More likely the backported patches haven't trickled down to the kernel
update package. You can try the KOTD from here in the meantime:

http://kernel.opensuse.org/packages/openSUSE-13.2
Comment 48 Michael Karbach 2015-02-23 09:18:27 UTC
For my system the latest offical SuSE-patch resolves the problem and everything is working.
Comment 49 Ryan Kingsbury 2015-02-24 18:40:33 UTC
Hmm...latest official updates definitely do not solve it for me. I reinstalled kernel-desktop and ucode-intel just to be sure.

How can I determine whether the patches have actually made it into the official updates? This bug is very disruptive for my workflow and I don't want to wait around for an update if it's actually a different issue.
Comment 50 Michael Karbach 2015-02-24 18:45:27 UTC
Sory, for me it is also not solved. I have mad a mistake. The error usually appears for me only after I have used the computer for a while and a lot of memory is used. So the bug actually appears, right yesterday morning after a resume. 

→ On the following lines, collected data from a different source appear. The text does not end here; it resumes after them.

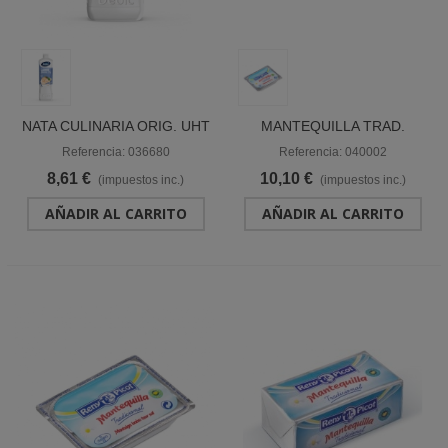
NATA CULINARIA ORIG. UHT
MANTEQUILLA TRAD.
20% M.G. BOT. 2 L "DEBIC"
MICROTARRINA 10GX100
Referencia: 036680
Referencia: 040002
"RENY PICOT"
8,61 €
10,10 €
(impuestos inc.)
(impuestos inc.)
AÑADIR AL CARRITO
AÑADIR AL CARRITO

Anyway, so far I have only applied the official OpenSuSE-13.2 patches, may be they are not yet included.
Comment 51 Borislav Petkov 2015-02-24 20:04:47 UTC
As I said already in comment#47, the patches are not in
the official updates yet. And as I said in that same
comment, you should try the Kernel Of The Day here:

http://kernel.opensuse.org/packages/openSUSE-13.2

There are instructions on that page how to install it.